(Material for this task Opens)

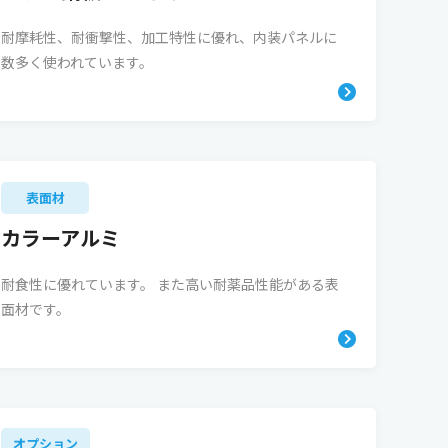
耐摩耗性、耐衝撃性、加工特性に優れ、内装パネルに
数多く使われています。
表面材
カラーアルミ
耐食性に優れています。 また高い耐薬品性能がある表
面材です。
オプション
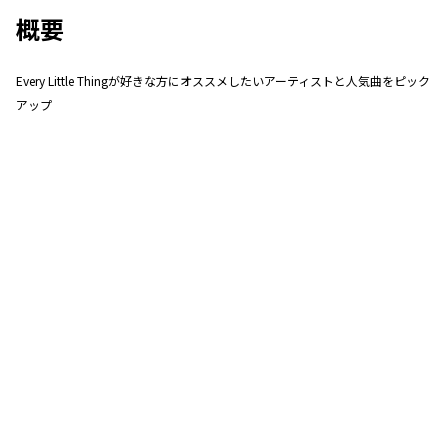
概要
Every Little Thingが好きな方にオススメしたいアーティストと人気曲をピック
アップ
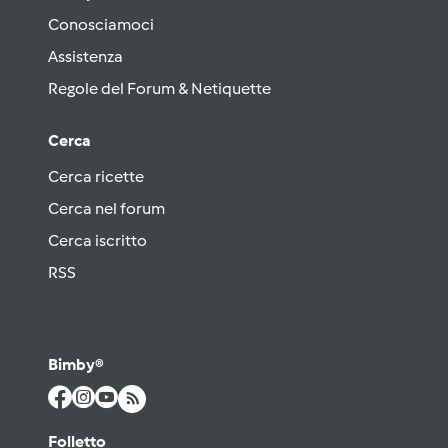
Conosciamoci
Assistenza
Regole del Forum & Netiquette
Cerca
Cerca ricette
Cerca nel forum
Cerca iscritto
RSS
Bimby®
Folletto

(Material for this task Closes)

Your goal — The copy you return must match the records above exactly, minus any images.

Task result —
耐摩耗性、耐衝撃性、加工特性に優れ、内装パネルに
数多く使われています。
表面材
カラーアルミ
耐食性に優れています。 また高い耐薬品性能がある表
面材です。
オプション
概要
Every Little Thingが好きな方にオススメしたいアーティストと人気曲をピック
アップ
Conosciamoci
Assistenza
Regole del Forum & Netiquette
Cerca
Cerca ricette
Cerca nel forum
Cerca iscritto
RSS
Bimby®
Folletto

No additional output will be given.